AMSTERDAM.- This autumn, Sotheby’s Amsterdam will stage an exhibition that shines a light on Rembrandt’s extraordinary ability to capture likenesses and fleeting moments with the same kind of ‘snapshot-like’ immediacy of the modern-day photographer. Rembrandt: the 17th-Century Photographer celebrates the artist’s exceptional draughtsmanship and unparalleled virtuosity as a printmaker, as well as his photographic eye – qualities that came together to generate an inventive and distinctly modern body of printed work. It is this particular aspect of Rembrandt’s work that has long fascinated the collector to whom this exception group of etchings belongs, informing many acquisitions over the years. A special interactive app designed by the collector will allow visitors to take a closer look at the etchings and to study the complexity of the techniques used by Rembrandt, as a ‘scan’ of each etching will reveal additional information about the context of the work, a short expository video, and high-resolution images focussing down to the smallest details. Comprising more than 30 works, the exhibition will be on view to the public from 5 – 15 November 2019.

Albertine Verlinde, Chairman of Sotheby’s Netherlands, commented: “Putting together this extraordinary collection has been a labour of love for the person behind it. When you look at these works, you feel you right there, caught up in the moment alongside the ‘photographer of his time’ in the way he captured scenes and situations as a photographer might do today. It is hugely exciting for us to be able to showcase Rembrandt’s etchings in a way that is both serious and fun. Of course, this is an artist whom we hold dear to our hearts, who in his humanity is as important to the visual world as Shakespeare is to the written word.

In addition to shining a light on Rembrandt’s extraordinary achievements, the exhibition is also a testimony to the unique vision of a passionate and learned collector. Over time, the owner became drawn to a lesser-explored facet of Rembrandt’s production: his ability to capture, with an etching needle, fleeting moments in time in much the same way as a photographer would. This singular approach provides a new way of looking at Rembrandt’s work: from his earliest prints, intimate and candid representations – indeed, antecedents to the 21st-century ‘selfie’ – such as Self-Portrait in a Cap: Laughing and Self-Portrait open-mouthed, as if shouting: Bust, to the landscapes executed at the height of his career, including The Three Trees (1643), which reveals Rembrandt’s unprecedented ability to capture atmospheric effects in monochromatic and linear form.


Rembrandt, Self-portrait in a cap, laughing.Etching with drypoint, 1630. Courtesy Sotheby's.
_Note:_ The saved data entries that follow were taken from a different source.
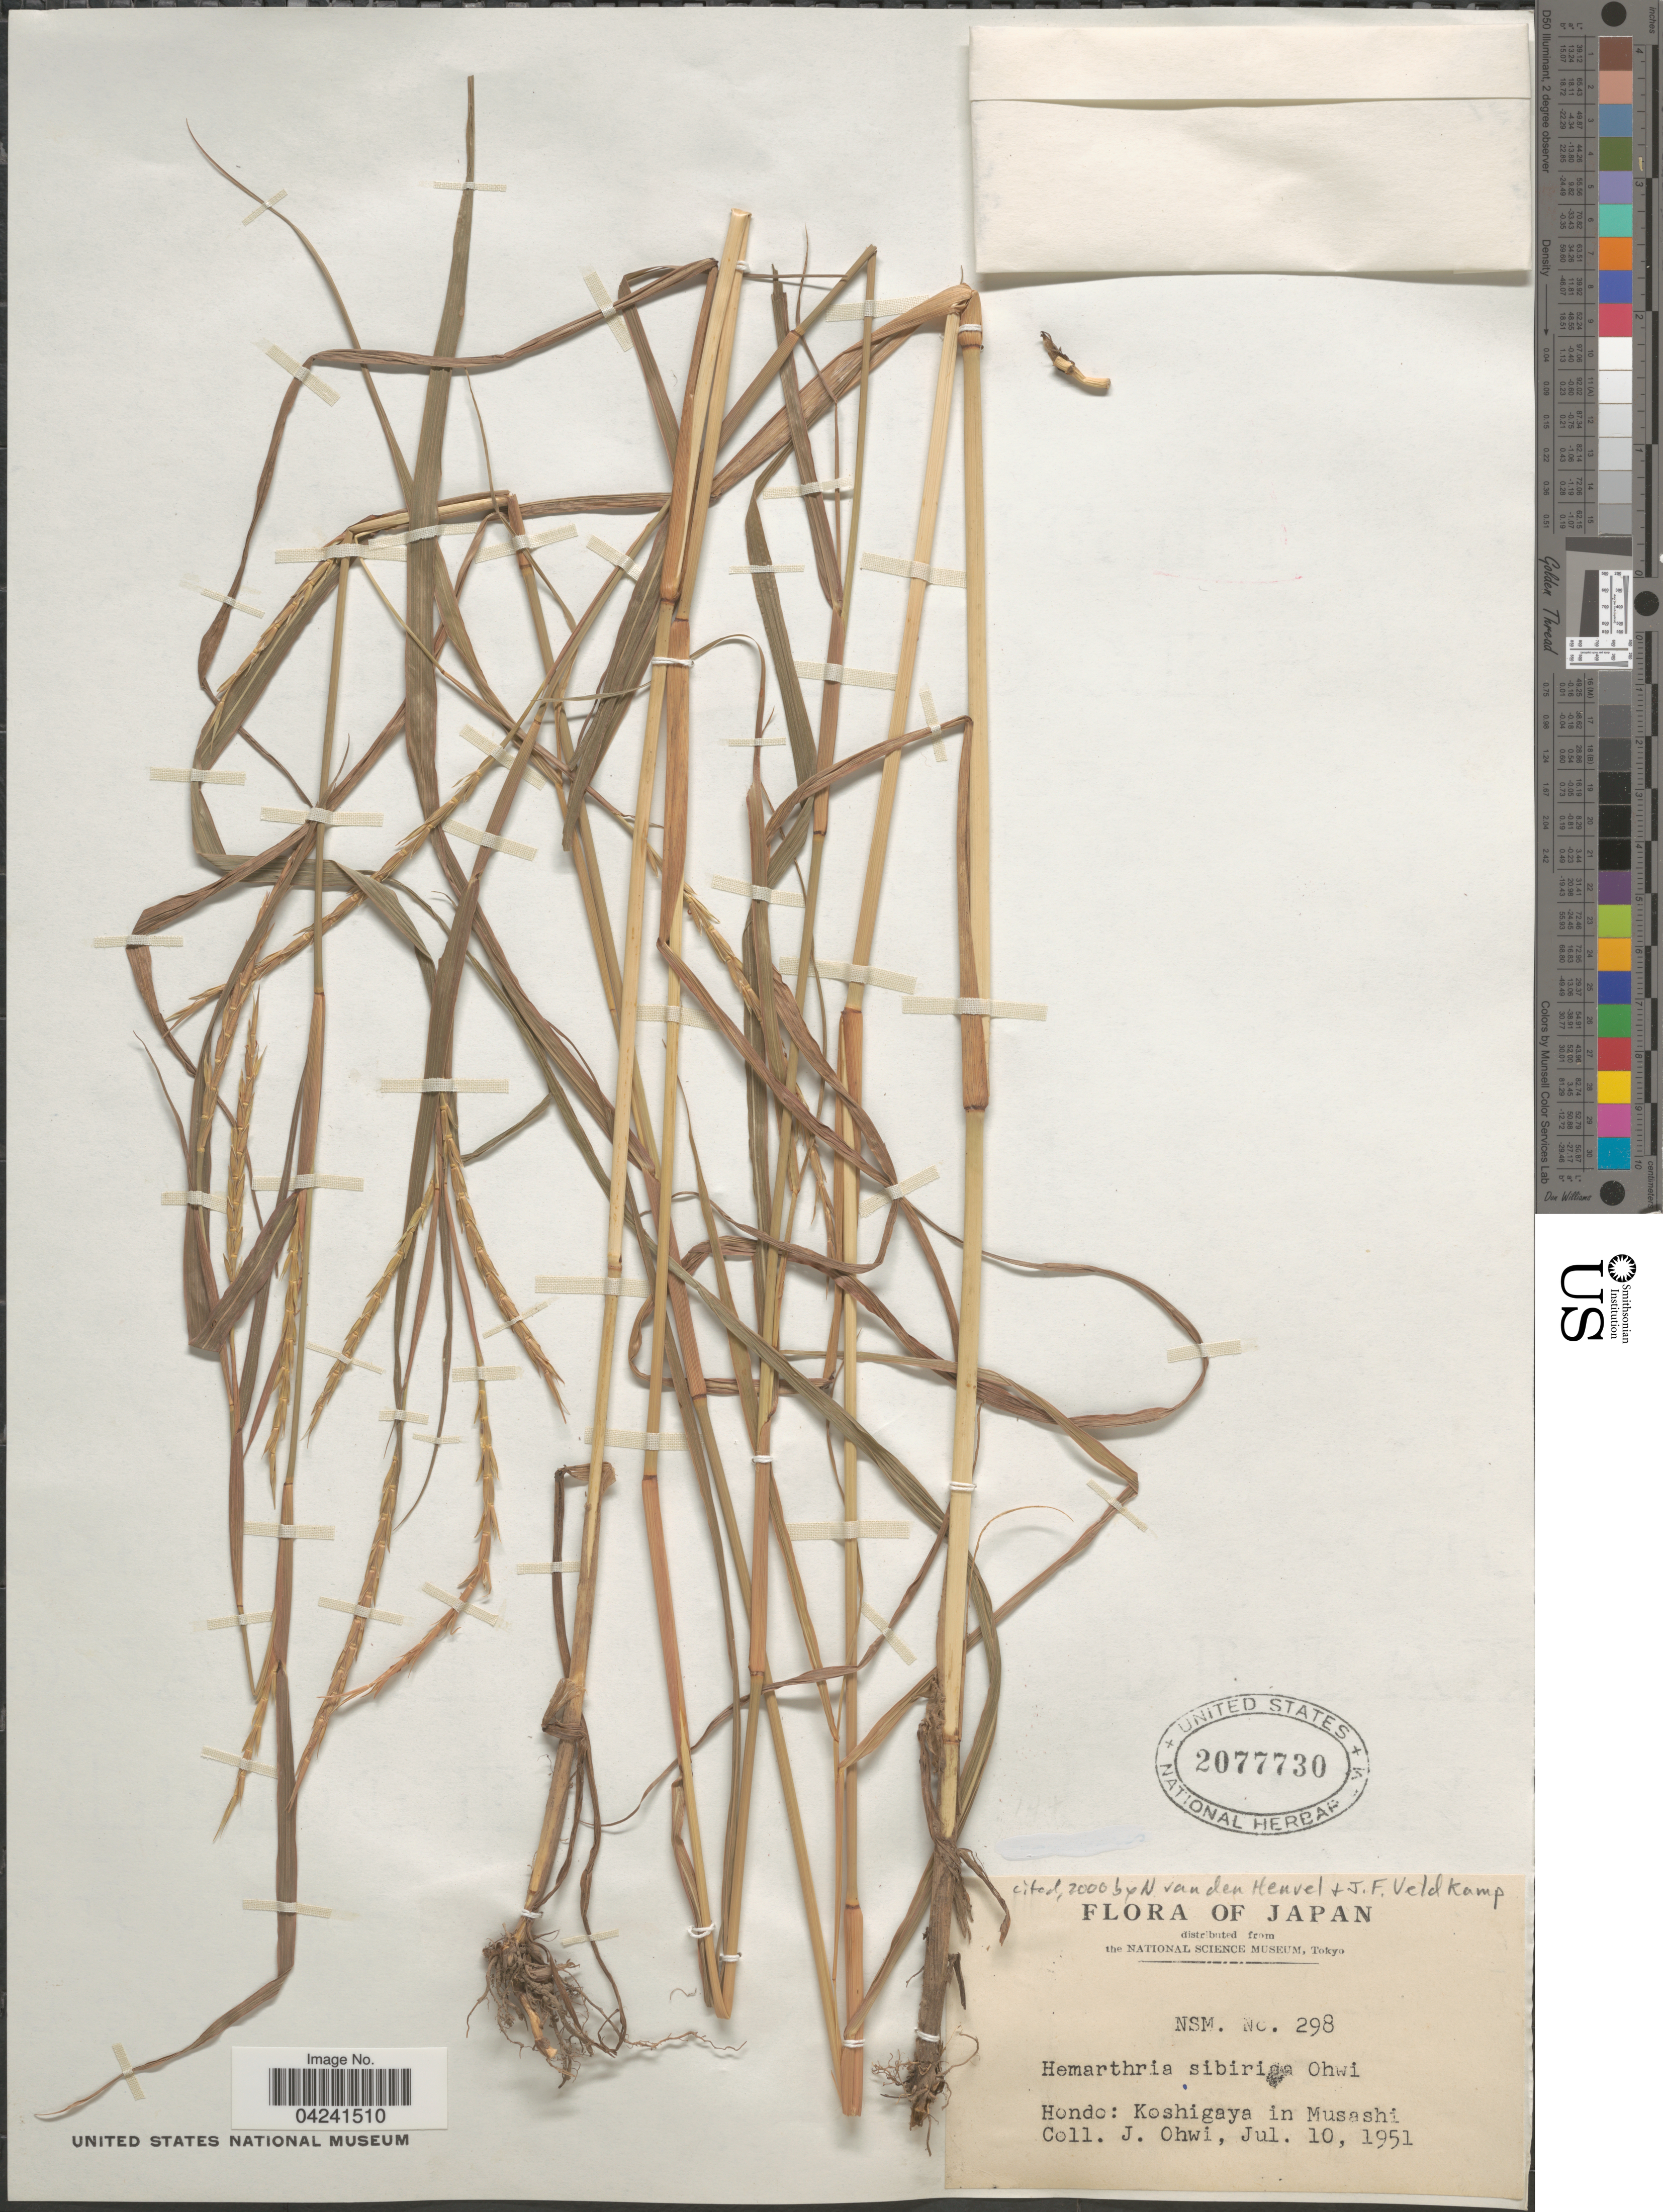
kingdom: Plantae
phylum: Tracheophyta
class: Liliopsida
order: Poales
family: Poaceae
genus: Hemarthria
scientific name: Hemarthria sibirica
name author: (Gand.) Ohwi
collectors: J. Ohwi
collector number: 298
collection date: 1951-07-10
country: Japan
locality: Hondo: Koshigaya in Musashi.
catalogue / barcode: US 2077730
Rembrandt’s stirring religious imagery is also well represented by several important subjects, including Saint Francis beneath a Tree praying and The Blindness of Tobit, where the artist focuses on the usually transient points in biblical narratives, rather than their more familiar climaxes.



Rembrandt, St. Francis beneath a tree, praying. Drypoint1657. Courtesy Sotheby's.

Comprising his most well-known and revered subjects, such as Saint Jerome beside a Pollard Willow and View of Amsterdam from the Kadjik, alongside extremely rare and unusual works, a maculature (a working impression, taken from the printing plate onto a clean sheet of paper, when there are still traces of ink left on it from a previous inking) of Jan Lutma, Goldsmith, for example, this exhibition provides a novel and multifaceted insight into Rembrandt’s graphic oeuvre


Rembrandt, Saint Jerome beside a Pollard Willow. Etching with drypoint1648. Courtesy Sotheby's.


Rembrandt, View of Amsterdam from the Kadjik. Etching, circa 1642. Courtesy Sotheby's.